▸ Aim of the exercise
Retype every one of the entries below word for word, without the pictures.

▸ Data provided
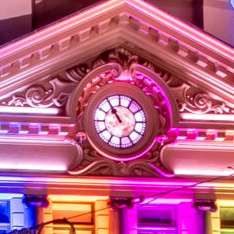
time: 10:54
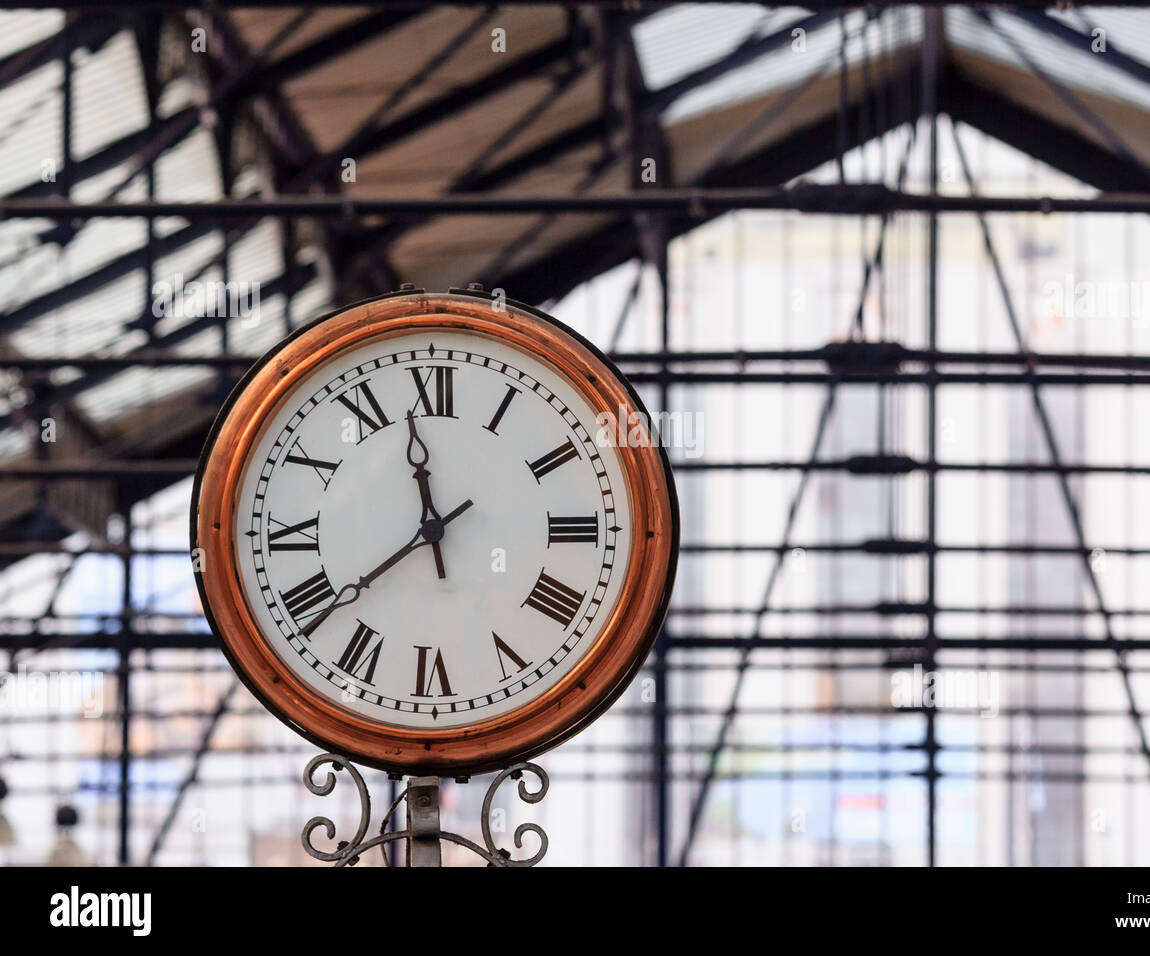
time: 11:38
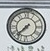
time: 7:37
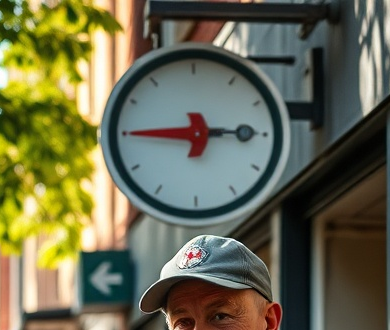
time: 2:45
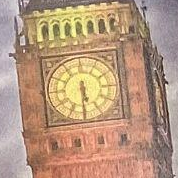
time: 5:30
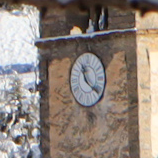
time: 11:21
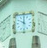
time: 10:00
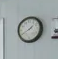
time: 1:39
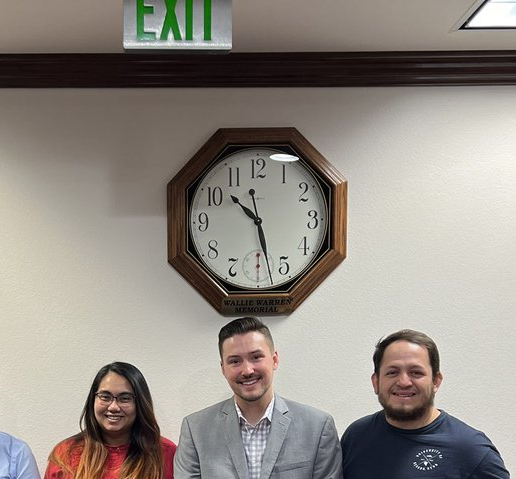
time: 10:27
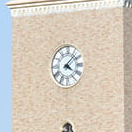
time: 4:07
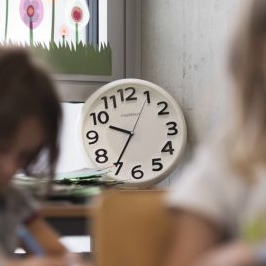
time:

▸ The response
time: 10:54
time: 11:38
time: 7:37
time: 2:45
time: 5:30
time: 11:21
time: 10:00
time: 1:39
time: 10:27
time: 4:07
time:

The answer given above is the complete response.